The Art of Writing Reviews
Why write a review?
The first answer is that authors love reviews, most of a little more than we should. Good or bad, they show that someone read our book and cared enough to write down their thoughts.
The second answer is that it will make you a better writer for your own books. Reviewing requires you think critically about what you read. More than whether or not you liked it, but why. Answering that why will help you spot issues in your stories. Also learning what makes you like or dislike a book will help you write a book you like.
So here’s an article I wrote for a review blog:
I’m Alex McGilvery and I used to be a book reviewer. Celticfrogreviews has reviews of hundreds of books of many genres. Sadly, I’ve had to give it up after three decades, mostly because the reading and writing cut into my own work as author and editor.
This is my process for writing a book review. There are probably as many ways to write reviews as there are reviewers. The blogs (aside from mine) I wrote for liked between 250 and 350 words, but you don’t have to worry too much about length as long as the information is there.
First and most importantly, be honest. If you don’t like a book, say that, but to be useful to the reader you need to say why you didn’t like it. Was it the characters? The plot? The way the book was written? You should answer the same questions if you do like the book. This could be a one sentence starter to the review to grab the reader’s interest.
The actual review for me starts with a brief summary of the plot of the first part of the book. Spoilers are bad for the author and the reader. Unless Joe dies in the first quarter of the book, don’t talk about how Joe’s death ruined the book for you. If the book is part of a series and Joe was a major character in earlier books, you might want to think about mentioning it at all. The purpose of the summary is not to give detailed information about the book in any case. It does a couple of things. It lets the person reading your review know you read the book, and it shows your take on the early going of the plot. Some people just quote the back matter, but I like using my own words.
Once you’ve got that snippet of where the book is going, I suggest you talk about the writing. Were the characters strong and believable? Was the plot a tired old trope, or something more interesting? Did the author’s writing style/voice enhance or get in the way of the story? This is a paragraph, not a detailed analysis of the book. I give just enough to support the conclusion I made at the beginning of the review. If you want to gush a bit about the book, here’s the place.

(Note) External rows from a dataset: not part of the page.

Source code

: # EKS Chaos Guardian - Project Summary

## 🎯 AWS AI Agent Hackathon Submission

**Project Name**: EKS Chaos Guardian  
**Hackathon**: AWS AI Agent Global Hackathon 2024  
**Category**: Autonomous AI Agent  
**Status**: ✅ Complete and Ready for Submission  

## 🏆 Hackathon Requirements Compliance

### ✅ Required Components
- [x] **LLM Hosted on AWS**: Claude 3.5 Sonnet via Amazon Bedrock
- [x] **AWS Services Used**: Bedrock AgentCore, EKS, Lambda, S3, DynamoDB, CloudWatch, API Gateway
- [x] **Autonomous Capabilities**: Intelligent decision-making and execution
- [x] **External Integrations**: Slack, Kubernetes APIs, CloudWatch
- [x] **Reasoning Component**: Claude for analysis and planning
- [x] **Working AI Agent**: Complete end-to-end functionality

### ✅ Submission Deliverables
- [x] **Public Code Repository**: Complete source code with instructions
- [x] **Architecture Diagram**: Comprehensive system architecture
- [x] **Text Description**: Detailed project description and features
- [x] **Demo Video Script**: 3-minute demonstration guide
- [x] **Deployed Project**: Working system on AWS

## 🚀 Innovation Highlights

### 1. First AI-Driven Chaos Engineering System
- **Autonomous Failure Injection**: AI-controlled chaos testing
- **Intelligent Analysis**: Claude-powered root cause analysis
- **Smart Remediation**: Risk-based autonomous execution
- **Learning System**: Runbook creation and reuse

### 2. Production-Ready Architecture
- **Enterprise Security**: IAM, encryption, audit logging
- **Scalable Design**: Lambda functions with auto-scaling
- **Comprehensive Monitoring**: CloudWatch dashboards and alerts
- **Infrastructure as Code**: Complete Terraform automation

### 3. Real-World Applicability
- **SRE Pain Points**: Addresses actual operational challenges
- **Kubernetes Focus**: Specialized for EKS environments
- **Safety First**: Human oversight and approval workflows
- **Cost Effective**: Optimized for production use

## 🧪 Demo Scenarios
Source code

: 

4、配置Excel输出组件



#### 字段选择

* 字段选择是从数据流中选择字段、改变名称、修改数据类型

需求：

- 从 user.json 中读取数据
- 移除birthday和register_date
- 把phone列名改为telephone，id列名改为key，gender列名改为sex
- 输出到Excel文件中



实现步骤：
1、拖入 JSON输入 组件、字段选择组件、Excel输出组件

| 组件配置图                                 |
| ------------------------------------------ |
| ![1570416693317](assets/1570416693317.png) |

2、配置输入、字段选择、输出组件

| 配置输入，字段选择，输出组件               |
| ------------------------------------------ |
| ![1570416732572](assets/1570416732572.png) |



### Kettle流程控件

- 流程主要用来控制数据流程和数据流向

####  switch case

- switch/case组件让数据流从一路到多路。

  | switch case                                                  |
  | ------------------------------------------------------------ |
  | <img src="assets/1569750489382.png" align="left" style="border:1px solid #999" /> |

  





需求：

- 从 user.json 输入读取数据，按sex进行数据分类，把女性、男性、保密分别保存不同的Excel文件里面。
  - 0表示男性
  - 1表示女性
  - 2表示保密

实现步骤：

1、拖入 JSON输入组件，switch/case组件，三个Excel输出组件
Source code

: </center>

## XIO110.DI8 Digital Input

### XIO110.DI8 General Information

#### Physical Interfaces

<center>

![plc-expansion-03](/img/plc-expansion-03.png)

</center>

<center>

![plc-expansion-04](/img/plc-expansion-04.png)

Now, I close off the review with my
recommendation. Who will like this book? Even if I didn’t enjoy it, is there a
group which might? I didn’t give stars on my blog, but I did on Amazon. It’s
important to pay attention to what the stars mean. 5 stars is an extraordinary
book. One which stands well above the crowd. 4 stars is an excellent book. 3 is
good, 2 is not so good, 1 is a disaster.
In my opinion there is too much fuss made about having high reviews, 4 or 5 stars. If the average number of stars given to books generally is higher than 4, the meaning and purpose of the stars is destroyed. As a statistics professor said to me once, you can’t have more than half the population being above average. So when you give out the stars, refer back to the first bit of advice. Be honest.
One last point, giving an honest low star review is not a catastrophe for the author. All books have poor reviews, because not every book will appeal to every person. If I’ve done my work as an author properly, there will be people who don’t like my book. This is a good thing. Those low reviews give credibility to the high reviews.
There you have it. Feel free to find your own style and voice in reviews, but most importantly, have fun.